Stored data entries
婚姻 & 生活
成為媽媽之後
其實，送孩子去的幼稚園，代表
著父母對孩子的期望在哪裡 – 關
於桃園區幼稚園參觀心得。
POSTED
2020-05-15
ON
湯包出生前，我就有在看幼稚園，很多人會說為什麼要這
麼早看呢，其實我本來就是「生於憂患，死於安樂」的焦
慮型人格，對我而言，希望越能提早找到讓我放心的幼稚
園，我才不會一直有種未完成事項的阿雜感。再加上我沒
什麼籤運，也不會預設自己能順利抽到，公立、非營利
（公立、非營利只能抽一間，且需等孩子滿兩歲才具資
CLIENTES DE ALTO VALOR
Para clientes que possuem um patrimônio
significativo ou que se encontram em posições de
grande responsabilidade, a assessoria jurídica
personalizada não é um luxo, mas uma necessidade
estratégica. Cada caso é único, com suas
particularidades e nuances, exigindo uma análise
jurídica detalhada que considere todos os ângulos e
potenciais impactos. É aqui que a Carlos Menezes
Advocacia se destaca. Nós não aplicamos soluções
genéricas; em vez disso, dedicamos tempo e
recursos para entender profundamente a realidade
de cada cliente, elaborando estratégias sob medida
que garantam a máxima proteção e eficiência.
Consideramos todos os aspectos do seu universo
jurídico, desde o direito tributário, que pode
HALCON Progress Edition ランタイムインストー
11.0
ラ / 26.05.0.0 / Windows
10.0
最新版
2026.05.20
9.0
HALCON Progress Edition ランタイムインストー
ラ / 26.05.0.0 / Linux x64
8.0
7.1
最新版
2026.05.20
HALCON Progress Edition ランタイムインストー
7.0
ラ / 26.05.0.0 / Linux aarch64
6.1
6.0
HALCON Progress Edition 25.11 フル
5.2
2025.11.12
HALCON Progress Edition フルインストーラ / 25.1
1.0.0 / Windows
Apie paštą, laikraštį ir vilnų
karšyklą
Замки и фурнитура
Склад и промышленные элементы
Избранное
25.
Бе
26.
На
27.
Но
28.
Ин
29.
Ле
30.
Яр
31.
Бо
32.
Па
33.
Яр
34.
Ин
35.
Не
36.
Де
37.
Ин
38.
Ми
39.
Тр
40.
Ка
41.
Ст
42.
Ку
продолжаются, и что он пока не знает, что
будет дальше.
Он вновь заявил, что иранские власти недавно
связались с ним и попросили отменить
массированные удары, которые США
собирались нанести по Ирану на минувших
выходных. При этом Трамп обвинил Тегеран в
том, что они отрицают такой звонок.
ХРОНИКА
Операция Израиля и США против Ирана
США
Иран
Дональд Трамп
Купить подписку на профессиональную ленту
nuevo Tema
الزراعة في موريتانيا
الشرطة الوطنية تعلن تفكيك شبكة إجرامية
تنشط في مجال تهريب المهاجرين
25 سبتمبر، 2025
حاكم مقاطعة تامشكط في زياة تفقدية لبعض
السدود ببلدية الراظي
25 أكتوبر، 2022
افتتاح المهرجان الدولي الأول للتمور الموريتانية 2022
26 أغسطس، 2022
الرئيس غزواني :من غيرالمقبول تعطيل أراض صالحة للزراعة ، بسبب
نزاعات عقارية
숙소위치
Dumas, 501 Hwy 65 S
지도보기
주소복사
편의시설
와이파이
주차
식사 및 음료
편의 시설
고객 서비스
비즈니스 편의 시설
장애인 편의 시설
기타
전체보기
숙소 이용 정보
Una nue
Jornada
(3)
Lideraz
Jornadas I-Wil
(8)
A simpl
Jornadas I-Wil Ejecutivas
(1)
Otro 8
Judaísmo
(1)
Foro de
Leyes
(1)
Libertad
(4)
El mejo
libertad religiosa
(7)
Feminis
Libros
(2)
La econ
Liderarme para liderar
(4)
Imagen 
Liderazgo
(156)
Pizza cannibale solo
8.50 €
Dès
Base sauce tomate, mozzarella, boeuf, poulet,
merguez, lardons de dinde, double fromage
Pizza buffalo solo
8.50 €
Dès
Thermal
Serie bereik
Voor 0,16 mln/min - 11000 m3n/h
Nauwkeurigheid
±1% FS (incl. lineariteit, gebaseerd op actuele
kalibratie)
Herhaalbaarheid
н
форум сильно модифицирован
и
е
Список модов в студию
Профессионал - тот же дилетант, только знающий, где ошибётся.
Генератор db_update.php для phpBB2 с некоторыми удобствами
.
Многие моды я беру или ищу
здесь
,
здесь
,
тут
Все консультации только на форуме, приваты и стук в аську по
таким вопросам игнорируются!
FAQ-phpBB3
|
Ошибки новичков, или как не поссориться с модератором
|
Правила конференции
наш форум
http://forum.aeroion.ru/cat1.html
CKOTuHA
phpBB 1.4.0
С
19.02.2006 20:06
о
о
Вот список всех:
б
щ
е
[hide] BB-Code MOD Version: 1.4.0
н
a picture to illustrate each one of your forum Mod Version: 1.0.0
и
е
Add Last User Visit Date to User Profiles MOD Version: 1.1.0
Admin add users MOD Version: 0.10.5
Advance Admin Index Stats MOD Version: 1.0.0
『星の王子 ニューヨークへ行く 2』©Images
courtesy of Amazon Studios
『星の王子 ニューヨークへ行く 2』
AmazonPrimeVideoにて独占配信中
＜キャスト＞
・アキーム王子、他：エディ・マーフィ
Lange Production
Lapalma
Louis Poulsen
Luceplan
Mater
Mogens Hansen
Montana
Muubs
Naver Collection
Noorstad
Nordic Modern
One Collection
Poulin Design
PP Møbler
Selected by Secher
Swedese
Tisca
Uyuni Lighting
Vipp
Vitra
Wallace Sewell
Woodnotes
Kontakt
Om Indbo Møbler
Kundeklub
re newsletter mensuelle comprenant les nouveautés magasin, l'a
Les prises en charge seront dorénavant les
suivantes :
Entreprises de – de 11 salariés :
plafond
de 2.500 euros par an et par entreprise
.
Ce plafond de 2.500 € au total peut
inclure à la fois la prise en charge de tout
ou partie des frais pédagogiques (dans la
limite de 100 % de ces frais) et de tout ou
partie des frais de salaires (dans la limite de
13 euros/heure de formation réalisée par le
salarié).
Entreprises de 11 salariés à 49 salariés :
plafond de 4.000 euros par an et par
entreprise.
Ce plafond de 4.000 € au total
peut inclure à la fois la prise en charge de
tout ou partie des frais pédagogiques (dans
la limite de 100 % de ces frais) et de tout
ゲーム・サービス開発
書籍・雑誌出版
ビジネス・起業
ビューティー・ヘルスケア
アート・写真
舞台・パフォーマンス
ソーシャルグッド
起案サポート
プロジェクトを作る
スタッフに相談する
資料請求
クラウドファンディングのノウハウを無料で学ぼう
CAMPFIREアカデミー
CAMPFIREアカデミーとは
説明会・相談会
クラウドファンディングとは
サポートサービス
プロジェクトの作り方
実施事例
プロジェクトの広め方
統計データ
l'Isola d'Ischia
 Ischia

#### EXERCISE:
For this exercise, write all the records out again exactly.

#### SOLUTION BELOW:
婚姻 & 生活
成為媽媽之後
其實，送孩子去的幼稚園，代表
著父母對孩子的期望在哪裡 – 關
於桃園區幼稚園參觀心得。
POSTED
2020-05-15
ON
湯包出生前，我就有在看幼稚園，很多人會說為什麼要這
麼早看呢，其實我本來就是「生於憂患，死於安樂」的焦
慮型人格，對我而言，希望越能提早找到讓我放心的幼稚
園，我才不會一直有種未完成事項的阿雜感。再加上我沒
什麼籤運，也不會預設自己能順利抽到，公立、非營利
（公立、非營利只能抽一間，且需等孩子滿兩歲才具資
CLIENTES DE ALTO VALOR
Para clientes que possuem um patrimônio
significativo ou que se encontram em posições de
grande responsabilidade, a assessoria jurídica
personalizada não é um luxo, mas uma necessidade
estratégica. Cada caso é único, com suas
particularidades e nuances, exigindo uma análise
jurídica detalhada que considere todos os ângulos e
potenciais impactos. É aqui que a Carlos Menezes
Advocacia se destaca. Nós não aplicamos soluções
genéricas; em vez disso, dedicamos tempo e
recursos para entender profundamente a realidade
de cada cliente, elaborando estratégias sob medida
que garantam a máxima proteção e eficiência.
Consideramos todos os aspectos do seu universo
jurídico, desde o direito tributário, que pode
HALCON Progress Edition ランタイムインストー
11.0
ラ / 26.05.0.0 / Windows
10.0
最新版
2026.05.20
9.0
HALCON Progress Edition ランタイムインストー
ラ / 26.05.0.0 / Linux x64
8.0
7.1
最新版
2026.05.20
HALCON Progress Edition ランタイムインストー
7.0
ラ / 26.05.0.0 / Linux aarch64
6.1
6.0
HALCON Progress Edition 25.11 フル
5.2
2025.11.12
HALCON Progress Edition フルインストーラ / 25.1
1.0.0 / Windows
Apie paštą, laikraštį ir vilnų
karšyklą
Замки и фурнитура
Склад и промышленные элементы
Избранное
25.
Бе
26.
На
27.
Но
28.
Ин
29.
Ле
30.
Яр
31.
Бо
32.
Па
33.
Яр
34.
Ин
35.
Не
36.
Де
37.
Ин
38.
Ми
39.
Тр
40.
Ка
41.
Ст
42.
Ку
продолжаются, и что он пока не знает, что
будет дальше.
Он вновь заявил, что иранские власти недавно
связались с ним и попросили отменить
массированные удары, которые США
собирались нанести по Ирану на минувших
выходных. При этом Трамп обвинил Тегеран в
том, что они отрицают такой звонок.
ХРОНИКА
Операция Израиля и США против Ирана
США
Иран
Дональд Трамп
Купить подписку на профессиональную ленту
nuevo Tema
الزراعة في موريتانيا
الشرطة الوطنية تعلن تفكيك شبكة إجرامية
تنشط في مجال تهريب المهاجرين
25 سبتمبر، 2025
حاكم مقاطعة تامشكط في زياة تفقدية لبعض
السدود ببلدية الراظي
25 أكتوبر، 2022
افتتاح المهرجان الدولي الأول للتمور الموريتانية 2022
26 أغسطس، 2022
الرئيس غزواني :من غيرالمقبول تعطيل أراض صالحة للزراعة ، بسبب
نزاعات عقارية
숙소위치
Dumas, 501 Hwy 65 S
지도보기
주소복사
편의시설
와이파이
주차
식사 및 음료
편의 시설
고객 서비스
비즈니스 편의 시설
장애인 편의 시설
기타
전체보기
숙소 이용 정보
Una nue
Jornada
(3)
Lideraz
Jornadas I-Wil
(8)
A simpl
Jornadas I-Wil Ejecutivas
(1)
Otro 8
Judaísmo
(1)
Foro de
Leyes
(1)
Libertad
(4)
El mejo
libertad religiosa
(7)
Feminis
Libros
(2)
La econ
Liderarme para liderar
(4)
Imagen 
Liderazgo
(156)
Pizza cannibale solo
8.50 €
Dès
Base sauce tomate, mozzarella, boeuf, poulet,
merguez, lardons de dinde, double fromage
Pizza buffalo solo
8.50 €
Dès
Thermal
Serie bereik
Voor 0,16 mln/min - 11000 m3n/h
Nauwkeurigheid
±1% FS (incl. lineariteit, gebaseerd op actuele
kalibratie)
Herhaalbaarheid
н
форум сильно модифицирован
и
е
Список модов в студию
Профессионал - тот же дилетант, только знающий, где ошибётся.
Генератор db_update.php для phpBB2 с некоторыми удобствами
.
Многие моды я беру или ищу
здесь
,
здесь
,
тут
Все консультации только на форуме, приваты и стук в аську по
таким вопросам игнорируются!
FAQ-phpBB3
|
Ошибки новичков, или как не поссориться с модератором
|
Правила конференции
наш форум
http://forum.aeroion.ru/cat1.html
CKOTuHA
phpBB 1.4.0
С
19.02.2006 20:06
о
о
Вот список всех:
б
щ
е
[hide] BB-Code MOD Version: 1.4.0
н
a picture to illustrate each one of your forum Mod Version: 1.0.0
и
е
Add Last User Visit Date to User Profiles MOD Version: 1.1.0
Admin add users MOD Version: 0.10.5
Advance Admin Index Stats MOD Version: 1.0.0
『星の王子 ニューヨークへ行く 2』©Images
courtesy of Amazon Studios
『星の王子 ニューヨークへ行く 2』
AmazonPrimeVideoにて独占配信中
＜キャスト＞
・アキーム王子、他：エディ・マーフィ
Lange Production
Lapalma
Louis Poulsen
Luceplan
Mater
Mogens Hansen
Montana
Muubs
Naver Collection
Noorstad
Nordic Modern
One Collection
Poulin Design
PP Møbler
Selected by Secher
Swedese
Tisca
Uyuni Lighting
Vipp
Vitra
Wallace Sewell
Woodnotes
Kontakt
Om Indbo Møbler
Kundeklub
re newsletter mensuelle comprenant les nouveautés magasin, l'a
Les prises en charge seront dorénavant les
suivantes :
Entreprises de – de 11 salariés :
plafond
de 2.500 euros par an et par entreprise
.
Ce plafond de 2.500 € au total peut
inclure à la fois la prise en charge de tout
ou partie des frais pédagogiques (dans la
limite de 100 % de ces frais) et de tout ou
partie des frais de salaires (dans la limite de
13 euros/heure de formation réalisée par le
salarié).
Entreprises de 11 salariés à 49 salariés :
plafond de 4.000 euros par an et par
entreprise.
Ce plafond de 4.000 € au total
peut inclure à la fois la prise en charge de
tout ou partie des frais pédagogiques (dans
la limite de 100 % de ces frais) et de tout
ゲーム・サービス開発
書籍・雑誌出版
ビジネス・起業
ビューティー・ヘルスケア
アート・写真
舞台・パフォーマンス
ソーシャルグッド
起案サポート
プロジェクトを作る
スタッフに相談する
資料請求
クラウドファンディングのノウハウを無料で学ぼう
CAMPFIREアカデミー
CAMPFIREアカデミーとは
説明会・相談会
クラウドファンディングとは
サポートサービス
プロジェクトの作り方
実施事例
プロジェクトの広め方
統計データ
l'Isola d'Ischia
 Ischia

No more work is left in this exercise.